In his final statement before the federal judge, he reminds her of the immunity deal, even in light of the FBI’s initial denial. For his defense, he brings up the current climate of truth, or rather, the lack of truth.
Red: My point, Mr. Sima, is that your outrage doesn't concern me. What concerns me is that the powerful men and women who made this deal and those who reaped the benefits of it for years actually considered it an option to deny its existence. They decided to say that what happened never happened. The sad fact is, the facts have never mattered less than they do today. We're living in a time when... truth has been so diminished in value that even those at the top of government are quite comfortable with truth being whatever they can convince people to believe. That is what I find wildly unacceptable. The truth certainly matters, Your Honor, in rooms like this most of all. And the truth is, whether you or he or anyone else likes it or not, that Immunity Agreement exists.
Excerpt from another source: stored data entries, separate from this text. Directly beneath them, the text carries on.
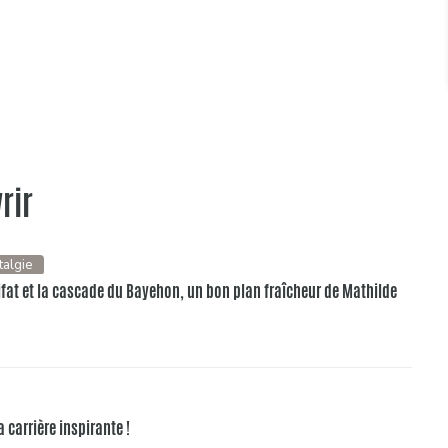
rir
talgie
ifat et la cascade du Bayehon, un bon plan fraîcheur de Mathilde
a carrière inspirante !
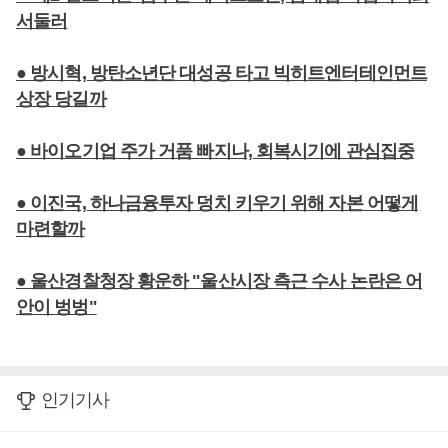
서둘러
● 방시혁, 방탄소년단 대성공 타고 빅히트엔터테인먼트
상장 당길까
● 바이오기업 주가 거품 빠지나, 회복시기에 관심집중
● 이진국, 하나금융투자 덩치 키우기 위해 자본 어떻게
마련할까
● 울산경찰청장 황운하 "울산시장 측근 수사 논란은 어
안이 벙벙"
인기기사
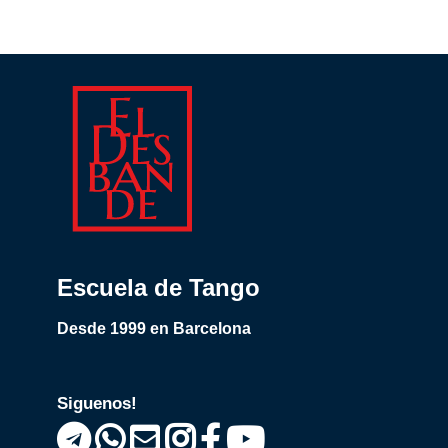
Escuela de Tango
Desde 1999 en Barcelona
Siguenos!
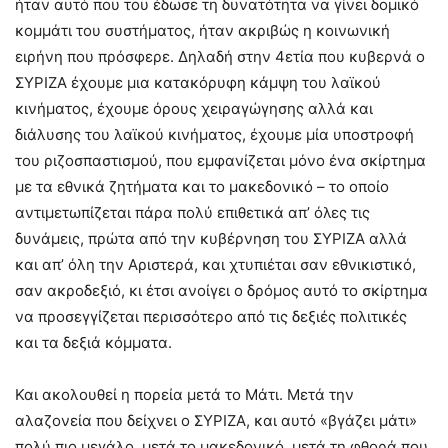
ήταν αυτό που του έδωσε τη δυνατότητα να γίνει δομικό
κομμάτι του συστήματος, ήταν ακριβώς η κοινωνική
ειρήνη που πρόσφερε. Δηλαδή στην 4ετία που κυβερνά ο
ΣΥΡΙΖΑ έχουμε μια κατακόρυφη κάμψη του λαϊκού
κινήματος, έχουμε όρους χειραγώγησης αλλά και
διάλυσης του λαϊκού κινήματος, έχουμε μία υποστροφή
του ριζοσπαστισμού, που εμφανίζεται μόνο ένα σκίρτημα
με τα εθνικά ζητήματα και το μακεδονικό – το οποίο
αντιμετωπίζεται πάρα πολύ επιθετικά απ’ όλες τις
δυνάμεις, πρώτα από την κυβέρνηση του ΣΥΡΙΖΑ αλλά
και απ’ όλη την Αριστερά, και χτυπιέται σαν εθνικιστικό,
σαν ακροδεξιό, κι έτσι ανοίγει ο δρόμος αυτό το σκίρτημα
να προσεγγίζεται περισσότερο από τις δεξιές πολιτικές
και τα δεξιά κόμματα.
Και ακολουθεί η πορεία μετά το Μάτι. Μετά την
αλαζονεία που δείχνει ο ΣΥΡΙΖΑ, και αυτό «βγάζει μάτι»
πολύ πιο μεγάλο, μετά το μακεδονικό, μετά τη φθορά που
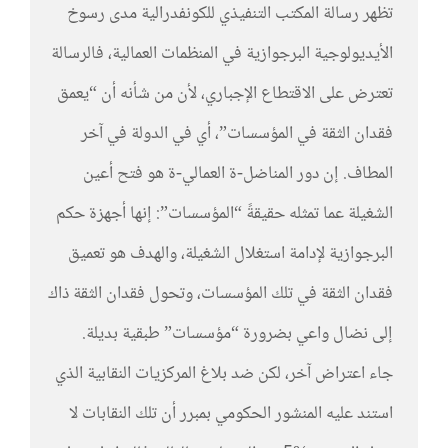
تظهر رسالة المكتب التنفيذي للكونفدرالية مدى رسوخ
الأيديولوجية البرجوازية في المنظمات العمالية، فالرسالة
تعترض على الاقتطاع الإجباري، لأن من شأنه أن “يعمق
فقدان الثقة في المؤسسات”، أي في الدولة في آخر
المطاف. إن دور المناضل-ة العمالي-ة هو فتح أعين
الشغيلة عما تمثله حقيقةً “المؤسسات”: إنها أجهزة حكم
البرجوازية لإدامة استغلال الشغيلة، والهدف هو تعميق
فقدان الثقة في تلك المؤسسات، وتحول فقدان الثقة ذاك
إلى نضال واعي بضرورة “مؤسسات” طبقية بديلة.
جاء اعتراض آخر، لكن ضد بلاغ المركزيات النقابية الذي
استند عليه المنشور الحكومي بمبرر أن تلك النقابات لا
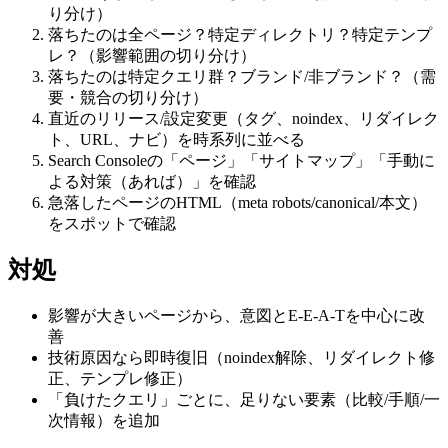
り分け）
落ちたのは全ページ？特定ディレクトリ？特定テンプ
レ？（影響範囲の切り分け）
落ちたのは特定クエリ群？ブランド/非ブランド？（需
要・競合の切り分け）
直近のリリース/設定変更（タグ、noindex、リダイレク
ト、URL、ナビ）を時系列に並べる
Search Consoleの「ページ」「サイトマップ」「手動に
よる対策（あれば）」を確認
急落したページのHTML（meta robots/canonical/本文）
をスポットで確認
対処
影響が大きいページから、意図とE-E-A-Tを中心に改
善
技術原因なら即時復旧（noindex解除、リダイレクト修
正、テンプレ修正）
「負けたクエリ」ごとに、足りない要素（比較/手順/一
次情報）を追加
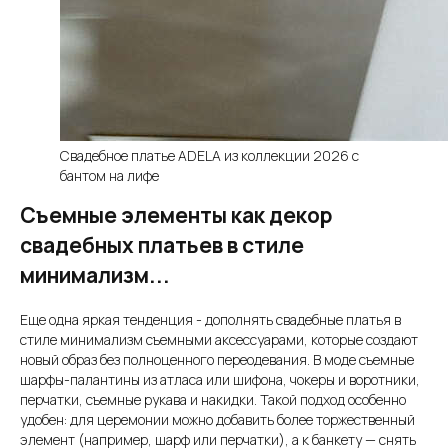
Свадебное платье ADELA из коллекции 2026 с
бантом на лифе
Съемные элементы как декор
свадебных платьев в стиле
минимализм...
Использование cookies
Политика конфиденциальности
Пользовательское соглашение
Еще одна яркая тенденция - дополнять свадебные платья в
2017-2026 Свадебный салон PRIMA BRIDAL©. Все права защищены.
стиле минимализм съемными аксессуарами, которые создают
новый образ без полноценного переодевания. В моде съемные
шарфы-палантины из атласа или шифона, чокеры и воротники,
перчатки, съемные рукава и накидки. Такой подход особенно
удобен: для церемонии можно добавить более торжественный
элемент (например, шарф или перчатки), а к банкету — снять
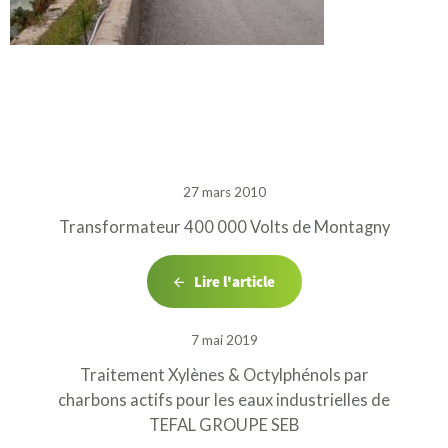
27 mars 2010
Transformateur 400 000 Volts de Montagny
Lire l'article
7 mai 2019
Traitement Xylènes & Octylphénols par
charbons actifs pour les eaux industrielles de
TEFAL GROUPE SEB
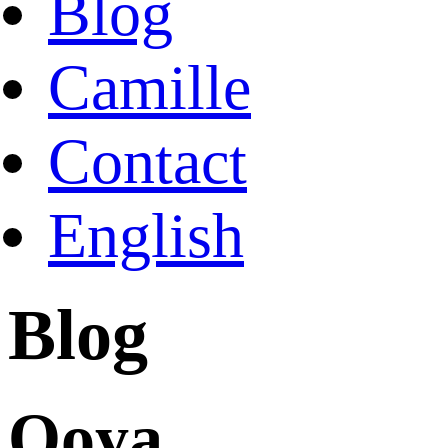
Blog
Camille
Contact
English
Blog
Qoya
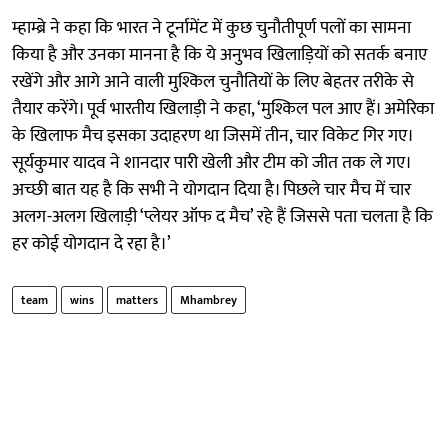
म्हाम्ब्रे ने कहा कि भारत ने टूर्नामेंट में कुछ चुनौतीपूर्ण पलों का सामना
किया है और उनका मानना है कि ये अनुभव खिलाड़ियों को सतर्क बनाए
रखेंगे और आगे आने वाली मुश्किल चुनौतियों के लिए बेहतर तरीके से
तैयार करेंगे। पूर्व भारतीय खिलाड़ी ने कहा, ‘मुश्किल पल आए हैं। अमेरिका
के खिलाफ मैच इसका उदाहरण था जिसमें तीन, चार विकेट गिर गए।
सूर्यकुमार यादव ने शानदार पारी खेली और टीम को जीत तक ले गए।
अच्छी बात यह है कि सभी ने योगदान दिया है। पिछले चार मैच में चार
अलग-अलग खिलाड़ी ‘प्लेयर ऑफ द मैच’ रहे हैं जिससे पता चलता है कि
हर कोई योगदान दे रहा है।’
team
wins
matters
Mhambrey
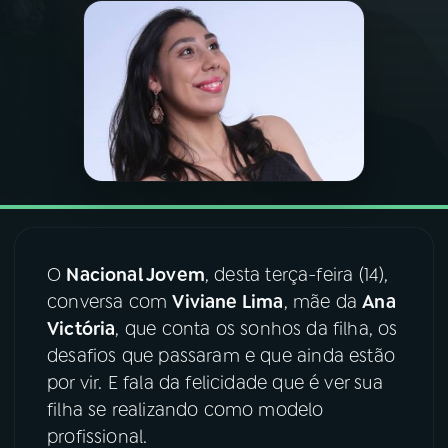
03
PROGRAMAÇÃO
04
PROGRAMAS
05
PODCASTS
06
VIDEOCASTS
O
Nacional Jovem
, desta terça-feira (14),
conversa com
Viviane Lima
, mãe da
Ana
07
ÚLTIMAS
Victória
, que conta os sonhos da filha, os
desafios que passaram e que ainda estão
08
FESTIVAL DE MÚSICA
por vir. E fala da felicidade que é ver sua
filha se realizando como modelo
profissional.
ACOMPANHE A RÁDIO NACIONAL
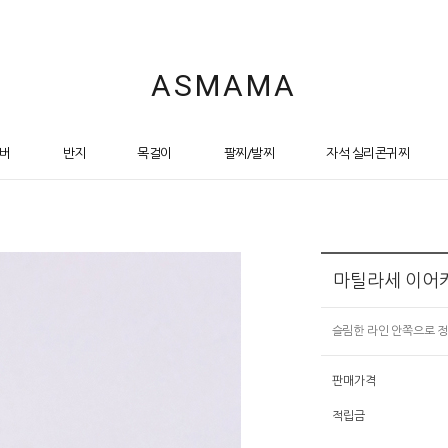
ASMAMA
버
반지
목걸이
팔찌/발찌
자석 실리콘귀찌
마틸라세 이어커
슬림한 라인 안쪽으로 
판매가격
적립금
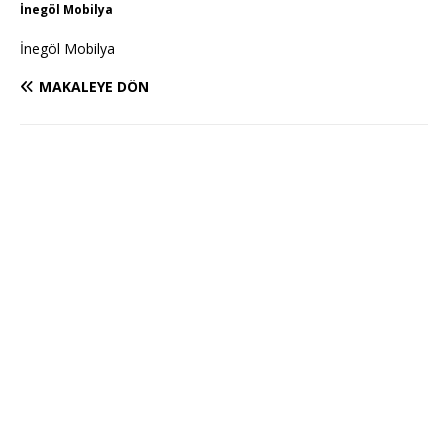
İnegöl Mobilya
İnegöl Mobilya
MAKALEYE DÖN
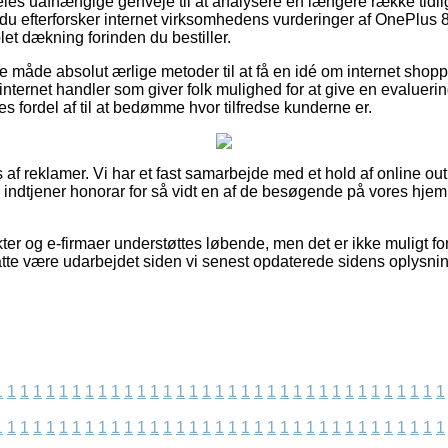
ldeles uafhængige genveje til at analysere en længere række tidl
t du efterforsker internet virksomhedens vurderinger af OnePlus
et dækning forinden du bestiller.
måde absolut ærlige metoder til at få en idé om internet shop
internet handler som giver folk mulighed for at give en evalueri
 fordel af til at bedømme hvor tilfredse kunderne er.
 af reklamer. Vi har et fast samarbejde med et hold af online outl
g indtjener honorar for så vidt en af de besøgende på vores hje
r og e-firmaer understøttes løbende, men det er ikke muligt for
tte være udarbejdet siden vi senest opdaterede sidens oplysnin
1
1
1
1
1
1
1
1
1
1
1
1
1
1
1
1
1
1
1
1
1
1
1
1
1
1
1
1
1
1
1
1
1
1
1
1
1
1
1
1
1
1
1
1
1
1
1
1
1
1
1
1
1
1
1
1
1
1
1
1
1
1
1
1
1
1
1
1
1
1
Things are apparently so bad with truth that the self-appointed “concierge of crime” remarks that it has “diminished in value.” This is just obviously a reference to today’s mainstream media bemoaning of fake news and Donald Trump. What the series never indicates is how most of those complaints come from people who tend to stifle real news. That would be an interesting angle to approach the value of truth, but somehow, I doubt that’s what Red is referring to in his statement. After all, CNN isn't at the "top" of the government.
The only people who see less value in the truth today are those who never saw much value in it in the first place. This show should be less concerned with bending reality to suit its lecture and more concerned with its own story. Leave the truth on its own.